Mr English said the $300 million shortfall the Government found in the account after the election had grown to $384 million and had to be paid by June.
A further $1.2 billion was needed to fund the account over the next three years - meaning a total shortfall of $1.5 billion.
The non-earners' account covers accident claims from the elderly, students, children and the unemployed, and is financed directly by the Government, rather than by levies.
The Government has already increased levies on the earners' account, paid by workers and self-employed to cover non-work injuries, and the work account, paid by employers and self-employed to cover work-related injuries.

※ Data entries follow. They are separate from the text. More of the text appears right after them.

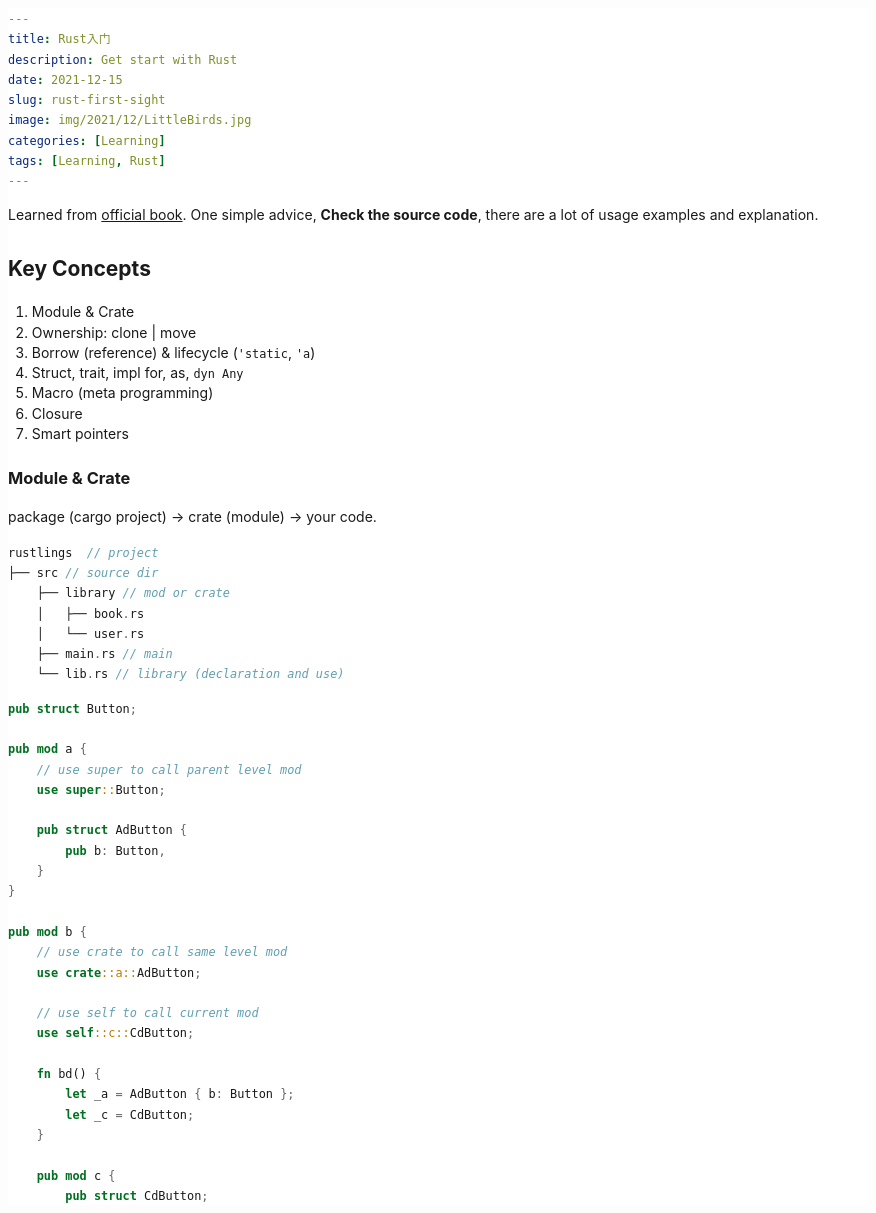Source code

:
 ```yaml
---
title: Rust入门
description: Get start with Rust
date: 2021-12-15
slug: rust-first-sight
image: img/2021/12/LittleBirds.jpg
categories: [Learning]
tags: [Learning, Rust]
---
```


Learned from [official book](https://doc.rust-lang.org/book). One simple advice, **Check the source code**, there are a lot of usage examples and explanation.

## Key Concepts

1. Module & Crate
2. Ownership: clone | move
3. Borrow (reference) & lifecycle (`'static`, `'a`)
4. Struct, trait, impl for, as, `dyn Any`
5. Macro (meta programming)
6. Closure
7. Smart pointers

### Module & Crate

package (cargo project) -> crate (module) -> your code.

```rust
rustlings  // project
├── src // source dir
    ├── library // mod or crate
    │   ├── book.rs
    │   └── user.rs
    ├── main.rs // main
    └── lib.rs // library (declaration and use)
```

```rust
pub struct Button;

pub mod a {
    // use super to call parent level mod
    use super::Button;

    pub struct AdButton {
        pub b: Button,
    }
}

pub mod b {
    // use crate to call same level mod
    use crate::a::AdButton;

    // use self to call current mod
    use self::c::CdButton;

    fn bd() {
        let _a = AdButton { b: Button };
        let _c = CdButton;
    }

    pub mod c {
        pub struct CdButton;
```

It must also decide this month on a $32.37 increase officials have recommended for the motorists' levy, which is paid for through petrol sales and licensing fees.
ACC's cost pressures have been blamed on increased medical costs, extended coverage for claims such as medical misadventure, and a fall in revenue from its investments, hit by the global economic crisis.

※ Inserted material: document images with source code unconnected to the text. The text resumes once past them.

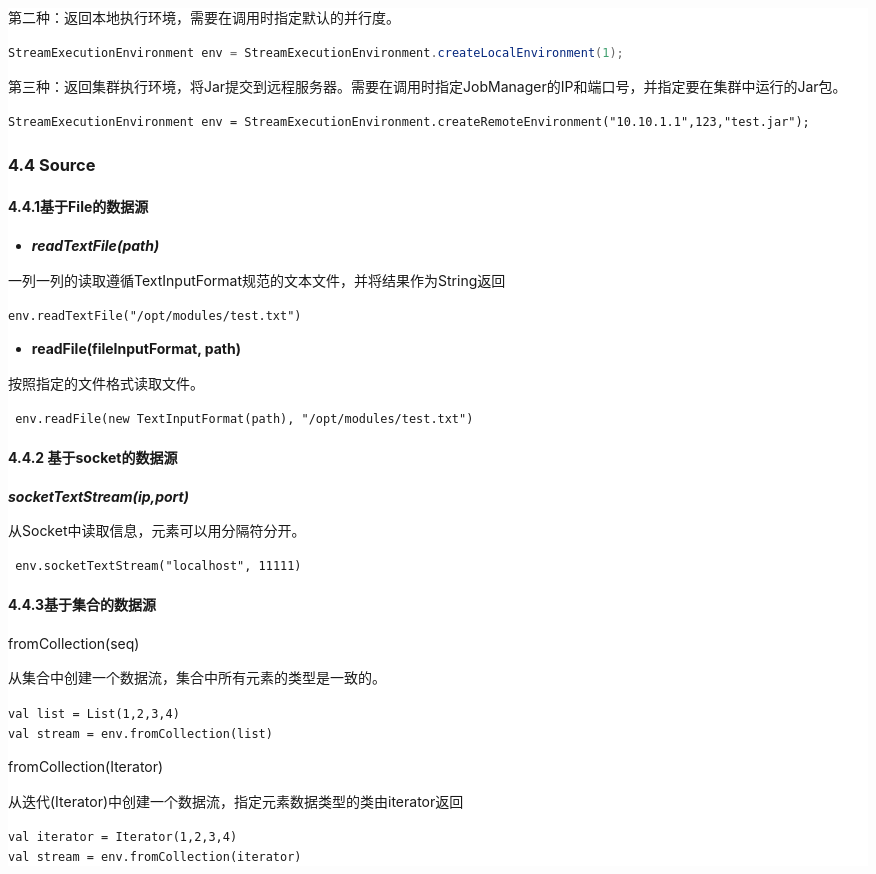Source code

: 第二种：返回本地执行环境，需要在调用时指定默认的并行度。

```java
StreamExecutionEnvironment env = StreamExecutionEnvironment.createLocalEnvironment(1);
```

第三种：返回集群执行环境，将Jar提交到远程服务器。需要在调用时指定JobManager的IP和端口号，并指定要在集群中运行的Jar包。

```
StreamExecutionEnvironment env = StreamExecutionEnvironment.createRemoteEnvironment("10.10.1.1",123,"test.jar");
```



### 4.4 Source

#### 4.4.1基于File的数据源

- ***readTextFile(path)*** 

一列一列的读取遵循TextInputFormat规范的文本文件，并将结果作为String返回

```
env.readTextFile("/opt/modules/test.txt") 
```

- **readFile(fileInputFormat, path)**

按照指定的文件格式读取文件。

```
 env.readFile(new TextInputFormat(path), "/opt/modules/test.txt") 
```

#### 4.4.2 基于socket的数据源

***socketTextStream(ip,port)***

从Socket中读取信息，元素可以用分隔符分开。

```
 env.socketTextStream("localhost", 11111) 
```

#### 4.4.3基于集合的数据源

fromCollection(seq)

从集合中创建一个数据流，集合中所有元素的类型是一致的。

```
val list = List(1,2,3,4) 
val stream = env.fromCollection(list)
```

fromCollection(Iterator) 

从迭代(Iterator)中创建一个数据流，指定元素数据类型的类由iterator返回

```
val iterator = Iterator(1,2,3,4) 
val stream = env.fromCollection(iterator)
```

National's election policy did not signal wide changes, only that it would "investigate" opening the work account to competition.
Decisions would be made carefully and only after a full evaluation of the benefits.
The policy said National was "committed to the principles of competition and choice as the appropriate means of ensuring efficiency of ACC provisions".
The absence of the blow-out in the non-earners' account from the pre-election fiscal update prompted National to accuse Labour of trying to hide the sum to make the Government's books look better than they were.
But the inquiry found Treasury officials had not done their job properly, and were responsible for not disclosing the shortfall in the pre-election opening of the books.
The inquiry did not speak to or make any adverse finding against the Labour Government's Finance Minister Michael Cullen or ACC Minister Maryan Street - although it did note that they knew about the blow-out.